Le 18 octobre 2019, des manifestations massives ont éclaté partout au Chili, à la suite de l’annonce d’une hausse du prix des transports publics à Santiago, la capitale. Pour de nombreux Chilien·ne·s, ce fut la goutte d’eau qui fait déborder le vase après des décennies de détérioration de l’accès aux droits économiques, sociaux et culturels.
Ces manifestations largement pacifiques ont été sévèrement réprimées. Les mesures gouvernementales, sans précédent depuis le gouvernement Pinochet, n’ont pas mis fin aux contestations. Les carabineros, la force de police chilienne, ont fait un usage constant et inapproprié d’armes à létalité réduite, tirant à plusieurs reprises des munitions potentiellement mortelles de façon injustifiée, généralisée et sans discrimination et, dans de nombreux cas, visant la tête. Plusieurs fois, les carabineros ont fait un usage excessif et inutile de gaz lacrymogènes, lançant cette substance chimique sur des hôpitaux, des universités, des maisons et même des écoles, ce qui a gravement affecté des enfants et des personnes porteuses de handicaps.
Des milliers de personnes ont été blessées, dont des centaines grièvement touchées aux yeux, à cause des tirs de chevrotine recouverte de caoutchouc et de gaz lacrymogènes effectués sans discernement et de manière inappropriée. Parmi les autres violations des droits humains, citons des dizaines de cas de torture, dont des sévices sexuels. La plupart des violations recensées sont imputables aux carabineros.
Leurs commandants, dont la responsabilité consiste à exercer le contrôle sur leurs unités et à faire en sorte que la force soit utilisée conformément à la législation et aux normes nationales et internationales, n’ont pas empêché ces violations des droits humains – ce qu’illustre le cas emblématique de Gustavo Gatica.
La police chilienne a ouvert une enquête interne sur les événements, mais a conclu que personne au sein de l’institution ne pourrait être tenu pour responsable dans cette affaire. En juin 2020, Amnesty International a dénoncé ce qui ressemblait à une tentative des carabineros de dissimuler l’implication de l’un de leurs agents, l’agent « G-3 ». Au 29 septembre 2023, il fait l’objet d’une enquête pénale pour son rôle dans les tirs qui ont touché Gustavo.

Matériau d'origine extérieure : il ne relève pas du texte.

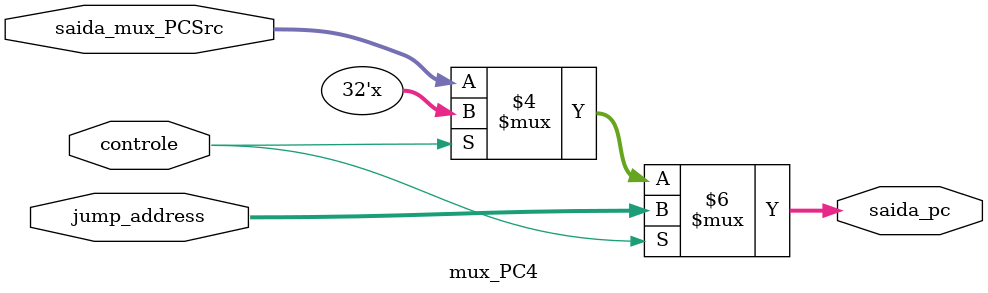
<source format=v>
`timescale 1ns / 1ps
module mux_PC4( 
			jump_address, 
			saida_mux_PCSrc, 
			controle, 
			saida_pc);

	input wire[31:0] jump_address;
	input wire[31:0] saida_mux_PCSrc;
	input wire controle;

	output reg[31:0] saida_pc;

	always @ ( jump_address or saida_mux_PCSrc or controle)
		begin
			if (controle == 1'b0) 
				begin
					saida_pc <= saida_mux_PCSrc;
			end
				
				if (controle == 1'b1)begin
					saida_pc <= jump_address; 
			end
		end

endmodule

</source>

Le procureur général a engagé des poursuites contre l’agent « G-3 », mais son procès n’a toujours pas eu lieu, et la responsabilité de la chaîne de commandement ne fait l’objet d’aucune procédure.
En octobre 2020, Amnesty International a publié un rapport historique intitulé Les yeux rivés sur le Chili : Violence policière et responsabilité de commandement pendant la vague de contestation sociale, concluant à la possible responsabilité pénale d’au moins trois commandants des carabineros pour leurs ordres tacites ou leurs omissions délibérées dans la violation généralisée du droit à l’intégrité physique des manifestant·e·s. Elle a lancé une campagne mondiale demandant que le Bureau du procureur général enquête sur ces commandants.

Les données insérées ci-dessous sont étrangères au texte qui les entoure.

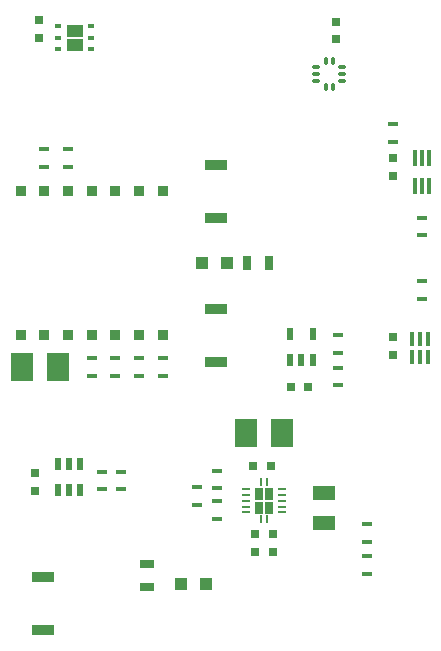
<source format=gtp>
G04 #@! TF.FileFunction,Paste,Top*
%FSLAX46Y46*%
G04 Gerber Fmt 4.6, Leading zero omitted, Abs format (unit mm)*
G04 Created by KiCad (PCBNEW 4.0.5) date 2017 April 23, Sunday 17:14:46*
%MOMM*%
%LPD*%
G01*
G04 APERTURE LIST*
%ADD10C,0.100000*%
%ADD11O,0.290000X0.740000*%
%ADD12O,0.740000X0.290000*%
%ADD13R,0.790000X0.220000*%
%ADD14R,0.682960X1.060000*%
%ADD15R,0.220000X0.640000*%
%ADD16R,0.540000X0.340000*%
%ADD17R,1.360000X1.060000*%
%ADD18R,0.840000X0.440000*%
%ADD19R,1.890720X2.439360*%
%ADD20R,0.640000X1.240000*%
%ADD21R,0.590000X1.000000*%
%ADD22R,1.138880X1.138880*%
%ADD23R,1.240000X0.640000*%
%ADD24R,0.340000X1.340000*%
%ADD25R,0.340000X1.240000*%
%ADD26R,0.940000X0.940000*%
%ADD27R,1.940000X0.940000*%
%ADD28R,1.900000X1.150000*%
%ADD29R,0.740000X0.690000*%
%ADD30R,0.690000X0.740000*%
G04 APERTURE END LIST*
D10*
D11*
X27700000Y50100000D03*
X27100000Y50100000D03*
X27100000Y47900000D03*
X27700000Y47900000D03*
D12*
X26300000Y49600000D03*
X26300000Y49000000D03*
X26300000Y48400000D03*
X28500000Y48400000D03*
X28500000Y49000000D03*
X28500000Y49600000D03*
D13*
X20400000Y13900000D03*
X20400000Y13400000D03*
X20400000Y12900000D03*
X20400000Y12400000D03*
X20400000Y11900000D03*
X23400000Y11900000D03*
X23400000Y12400000D03*
X23400000Y12900000D03*
X23400000Y13400000D03*
X23400000Y13900000D03*
D14*
X22311480Y12300000D03*
X22311480Y13500000D03*
X21488520Y13500000D03*
X21488520Y12300000D03*
D15*
X22150000Y14450000D03*
X21650000Y14450000D03*
X21650000Y11350000D03*
X22150000Y11350000D03*
D16*
X4450000Y53049998D03*
X4450000Y51149998D03*
X4450000Y52099998D03*
X7250000Y52099998D03*
X7250000Y53049998D03*
X7250000Y51149998D03*
D17*
X5850000Y51499998D03*
X5850000Y52699998D03*
D18*
X30635295Y10886745D03*
X30635295Y9386745D03*
D19*
X20399594Y18600000D03*
X23447594Y18600000D03*
D20*
X20450000Y33000000D03*
X22350000Y33000000D03*
D18*
X8191594Y13859178D03*
X8191594Y15359178D03*
X9796593Y13855847D03*
X9796593Y15355847D03*
X5300000Y42650001D03*
X5300000Y41150001D03*
X13300000Y23449999D03*
X13300000Y24949999D03*
X9299999Y24950001D03*
X9299999Y23450001D03*
X11299999Y23450001D03*
X11299999Y24950001D03*
X7299999Y24950000D03*
X7299999Y23450000D03*
X28150001Y26915543D03*
X28150001Y25415543D03*
X28150000Y24158763D03*
X28150000Y22658763D03*
X30635294Y8186747D03*
X30635294Y6686747D03*
X17923594Y15442821D03*
X17923594Y13942821D03*
X17923594Y12842822D03*
X17923594Y11342822D03*
X35250000Y35350000D03*
X35250000Y36850000D03*
X32850000Y43300000D03*
X32850000Y44800000D03*
X35249999Y31500001D03*
X35249999Y30000001D03*
D21*
X4450000Y13800000D03*
X5400000Y13800000D03*
X6350000Y13800000D03*
X6350000Y16000000D03*
X4450000Y16000000D03*
X5400000Y16000000D03*
X24100001Y24765543D03*
X25050001Y24765543D03*
X26000001Y24765543D03*
X26000001Y26965543D03*
X24100001Y26965543D03*
D19*
X1375999Y24200001D03*
X4423999Y24200001D03*
D18*
X16223594Y14042821D03*
X16223594Y12542821D03*
D22*
X16949020Y5850000D03*
X14850980Y5850000D03*
D23*
X12000001Y5599999D03*
X12000001Y7499999D03*
D24*
X34650000Y39550000D03*
X35250000Y39550000D03*
X35850000Y39550000D03*
X35850000Y41950000D03*
X35250000Y41950000D03*
X34650000Y41950000D03*
D25*
X34450000Y25023333D03*
X35100000Y25023333D03*
X35750000Y25023333D03*
X35750000Y26623333D03*
X35100000Y26623333D03*
X34450000Y26623333D03*
D18*
X3300000Y42649999D03*
X3300000Y41149999D03*
D26*
X13300000Y26900000D03*
X11300000Y26900000D03*
X9300000Y26900000D03*
X7300000Y26900000D03*
X5300000Y26900000D03*
X3300000Y26900000D03*
X1300000Y26900000D03*
X13300000Y39100000D03*
X11300000Y39100000D03*
X9300000Y39100000D03*
X7300000Y39100000D03*
X5300000Y39100000D03*
X3300000Y39100000D03*
X1300000Y39100000D03*
D22*
X16650980Y33000000D03*
X18749020Y33000000D03*
D27*
X17800000Y24650000D03*
X17800000Y29150000D03*
X17800000Y36850000D03*
X17800000Y41350000D03*
X3150000Y6450000D03*
X3150000Y1950000D03*
D28*
X27000000Y11025000D03*
X27000000Y13575000D03*
D29*
X21000000Y15800000D03*
X22500000Y15800000D03*
X24150001Y22558761D03*
X25650001Y22558761D03*
D30*
X32850002Y41900000D03*
X32850002Y40400000D03*
X32800000Y25250000D03*
X32800000Y26750000D03*
X28000000Y51950000D03*
X28000000Y53450000D03*
X2850000Y52100000D03*
X2850000Y53600000D03*
D29*
X22658888Y10059562D03*
X21158888Y10059562D03*
D30*
X2500000Y13750000D03*
X2500000Y15250000D03*
D29*
X22658888Y8559567D03*
X21158888Y8559567D03*
M02*

</source>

Dans son rapport, Amnesty International préconise également une réforme structurelle des carabineros, en raison des limites résultant de leur nature militaire et de leur structure organique, et souligne la nécessité que les autorités civiles contrôlent mieux la police nationale et que des changements soient opérés d’urgence afin de garantir une adhésion totale au droit international relatif aux droits humains.
En septembre 2023, l’impunité pour ces événements restait la norme. Selon l’Institut national chilien pour les droits humains (INDH), à la fin de l’année 2022, le Bureau du procureur national n’avait engagé des poursuites que pour 127 des 10 568 plaintes pour des violations des droits humains commises pendant la vague de contestation sociale. Ces poursuites n’ont débouché que sur 27 condamnations et huit acquittements.